THE DIFFERENCE BETWEEN EXPECTATIONS AND EXPECTANCY is that expectations say “this is what I deserve,” and then, when our expectations aren’t met, the result is disappointment and disillusionment. We cannot have expectations of how God will answer our prayers. On the other hand, expectancy is being hopeful but open. (Check out Sam Francart’s blog –https://samfrancart.theworldrace.org/?filename=expectations-vs-expectancy
What makes or breaks your day– even today? We wake up and before we even open our eyes, we are thinking……what? Our thinking can wake us up with worries and dreads and thoughts that are not conducive to a productive morning or day. Anxiousness or disillusionment are already wrapping themselves around our minds as we roll out of our rumpled sheets.

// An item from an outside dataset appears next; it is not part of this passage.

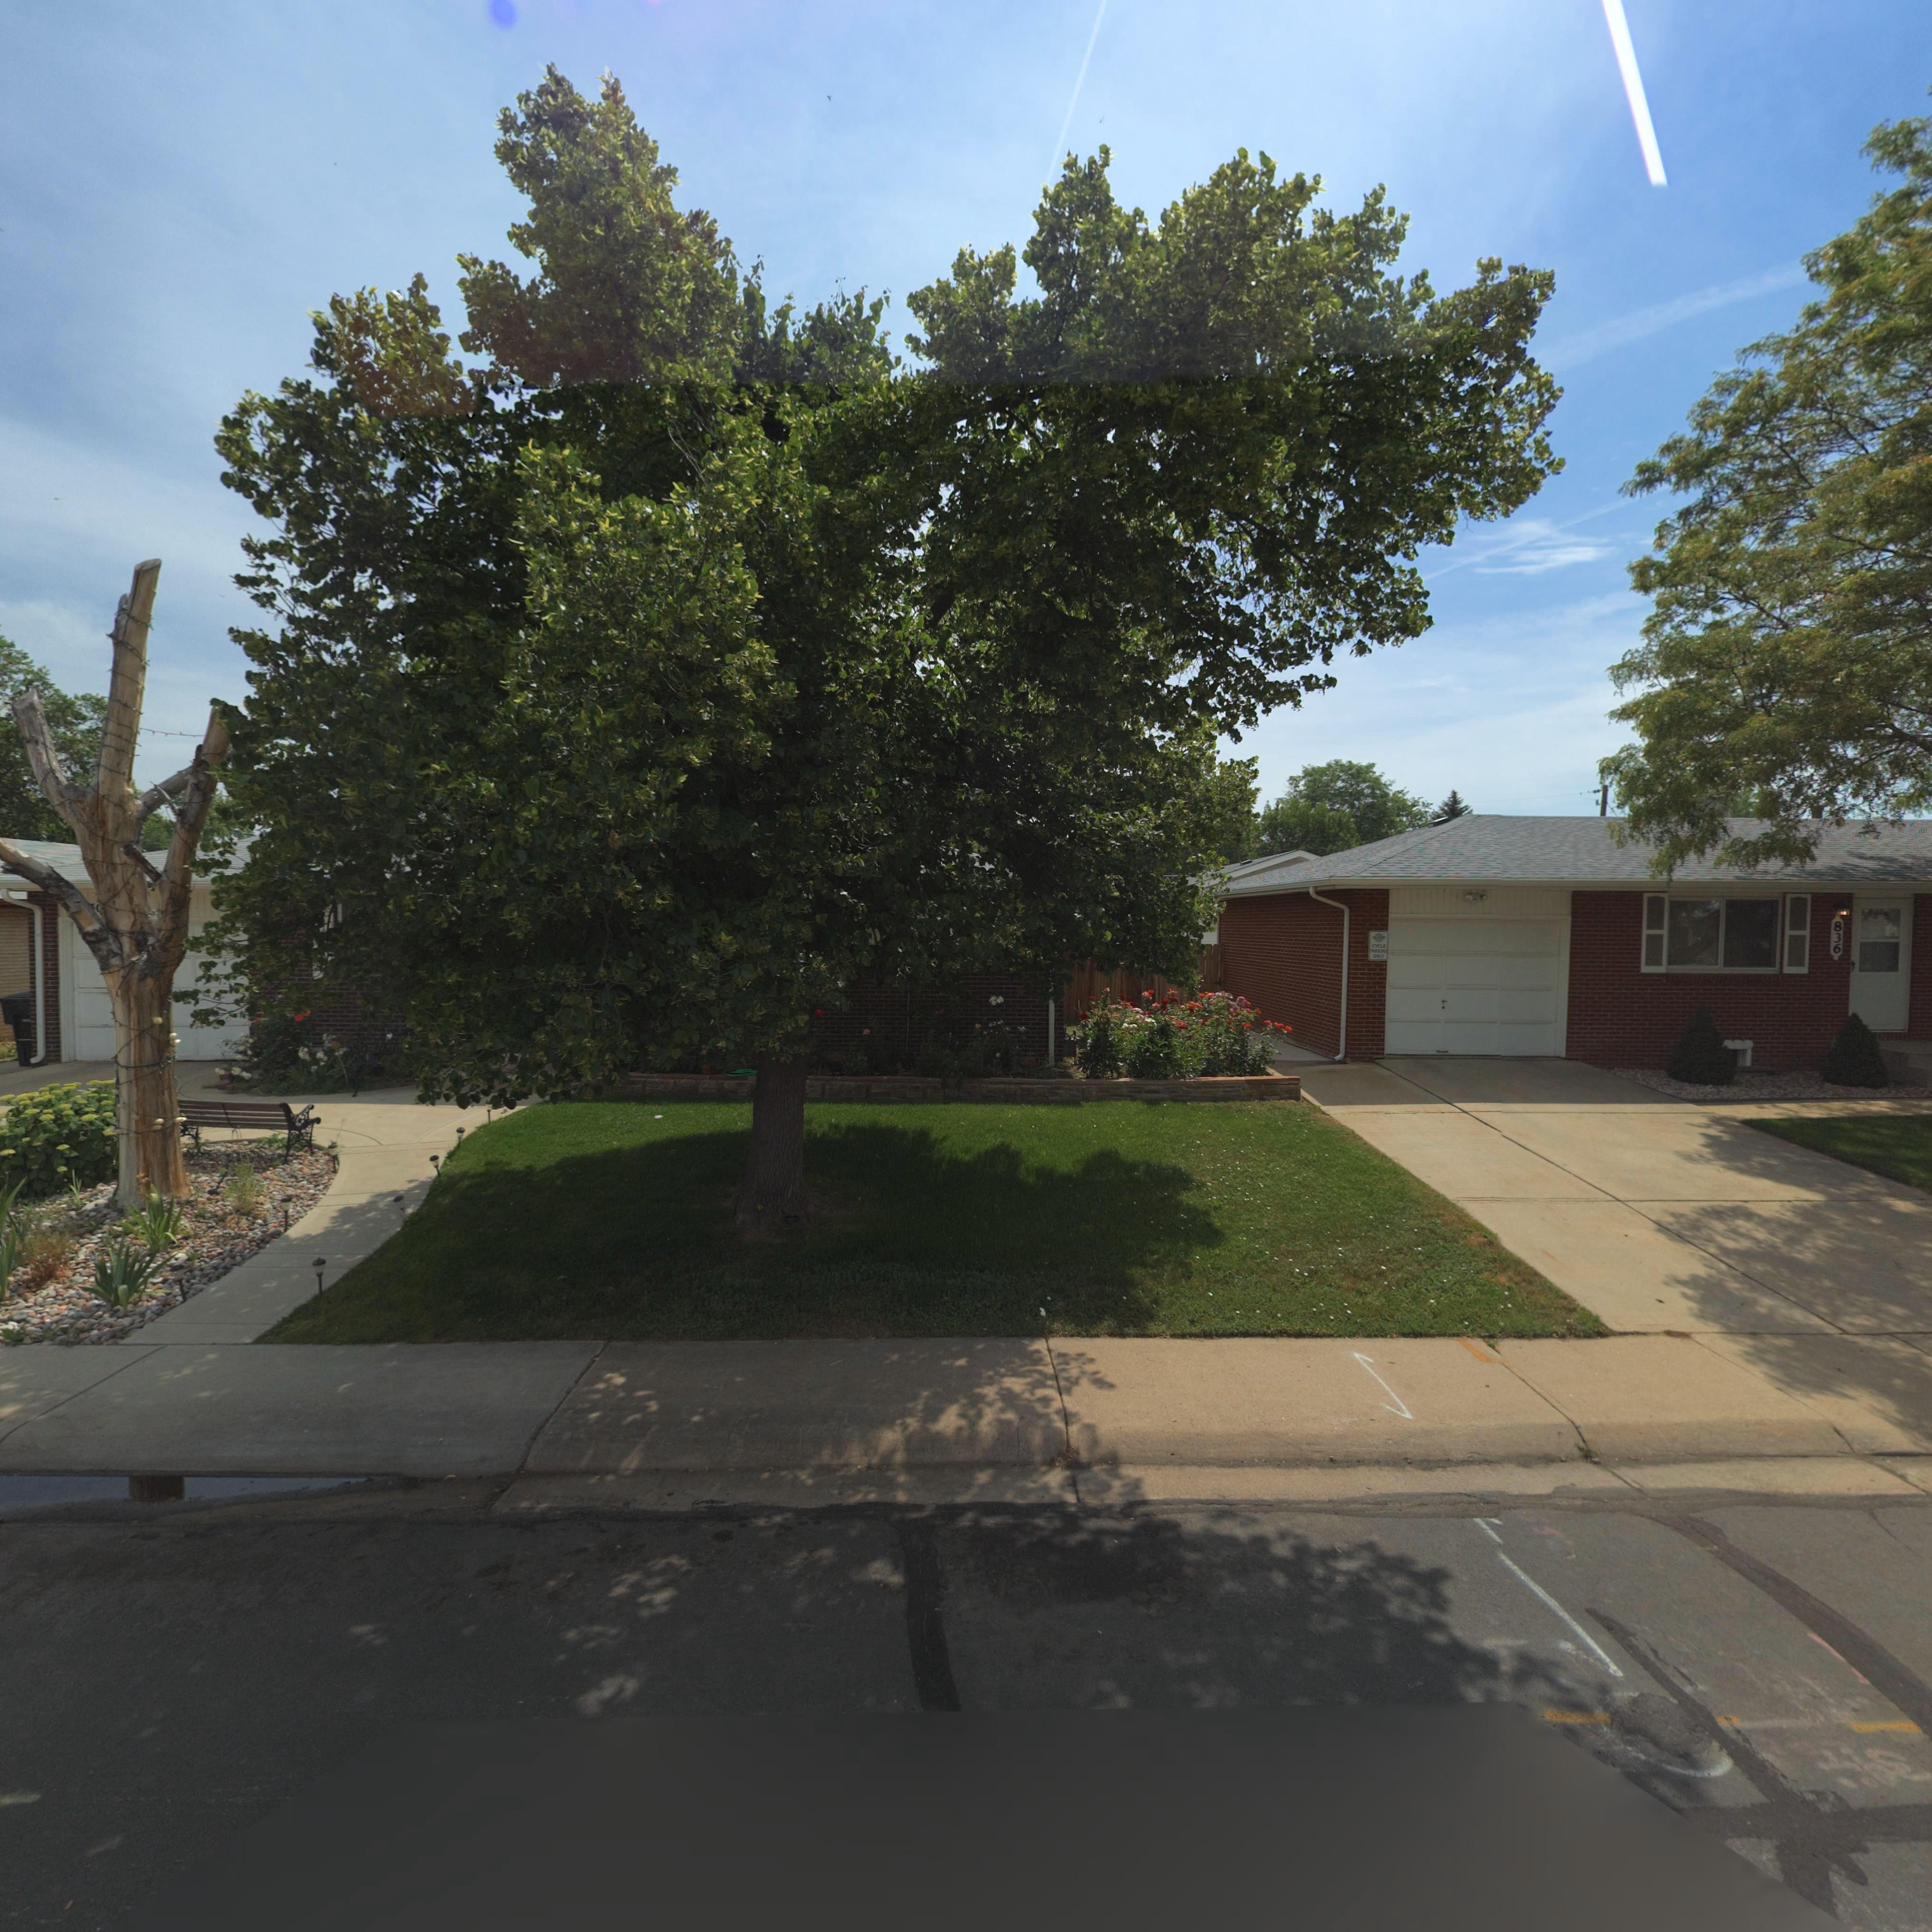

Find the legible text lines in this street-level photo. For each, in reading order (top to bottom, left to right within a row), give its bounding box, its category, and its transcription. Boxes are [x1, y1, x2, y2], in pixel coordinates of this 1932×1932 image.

[1832, 920, 1842, 954] StreetNumber: 836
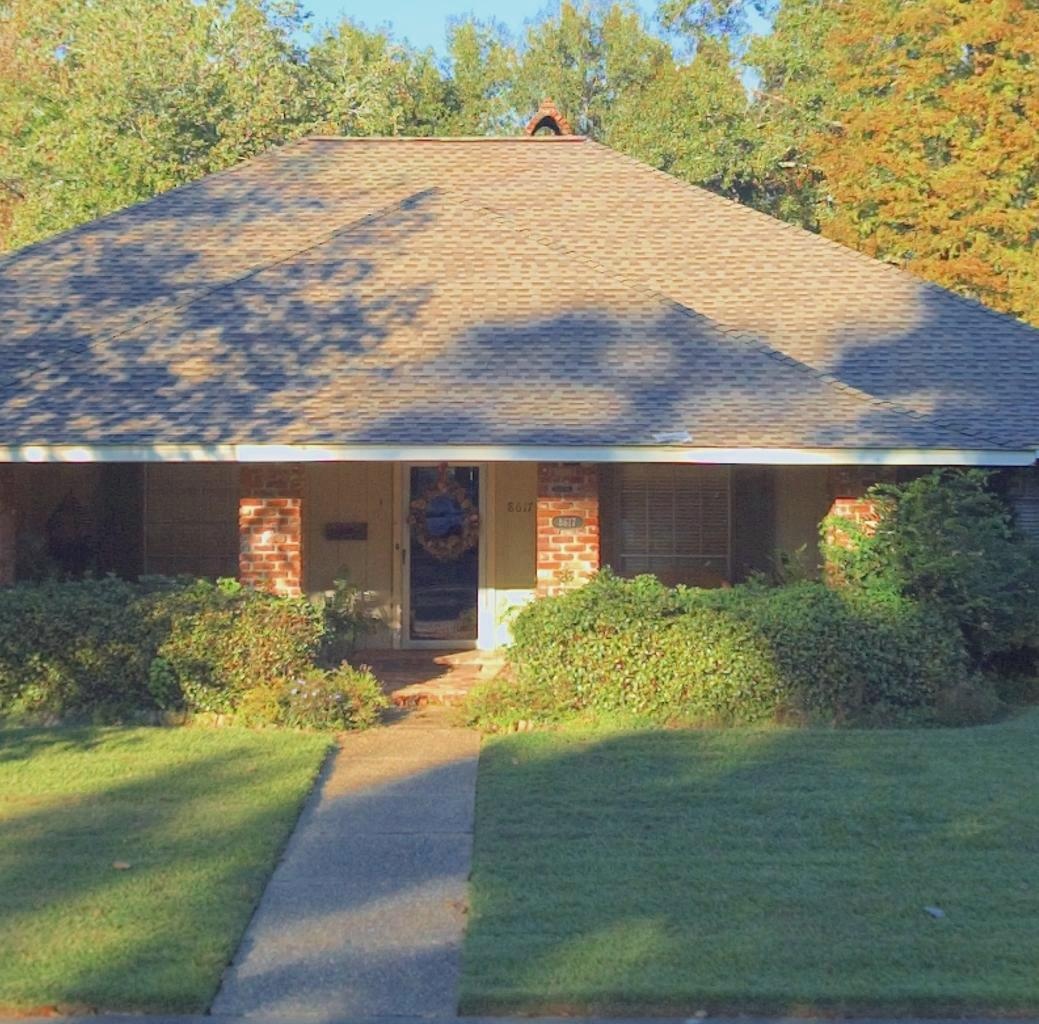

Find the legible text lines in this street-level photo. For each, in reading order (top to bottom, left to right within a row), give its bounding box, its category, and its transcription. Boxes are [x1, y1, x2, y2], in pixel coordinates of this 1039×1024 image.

I THINK disillusionment is all about what WE need to get done that day and it is all we think in the NEED category. If we don’t get one thing after another on our LIST accomplished, then we have a broken day. Unmet EXPECTATIONS! We are disappointed, disillusioned. . Bottom line, OUR focus is on our goal and not the journey as part of the thing to get done. Our true mind-health is our attitude on the journey!
I learned a few winters ago that I too fell into “I need to get that done and I expect it to happen”…and when it didn’t, I would get upset, my day went downhill. But then, I really paid attention to some reading I was into and BINGO….I saw my whole upside-down thinking was messing with my mind.
Expectancy says something quite opposite of expecting stuff to be done. It’s refreshing and like adventurous. It takes the pressure off me! It’s taking the focus off my control and me, myself, and I. When I truly practiced the expectancy my day became and is to this day a day of “I wonder” or “why am I really here doing such and such not getting what I want…it isn’t always about my thing…but about the thing that God wants me to be doing. It’s HIS thing. And His thing is all His work and His methods and His purpose! He’s got it!
Let me know your thoughts here on my BLOG!
I want to keep living in EXPECTANCY! Why didn’t I do that all along?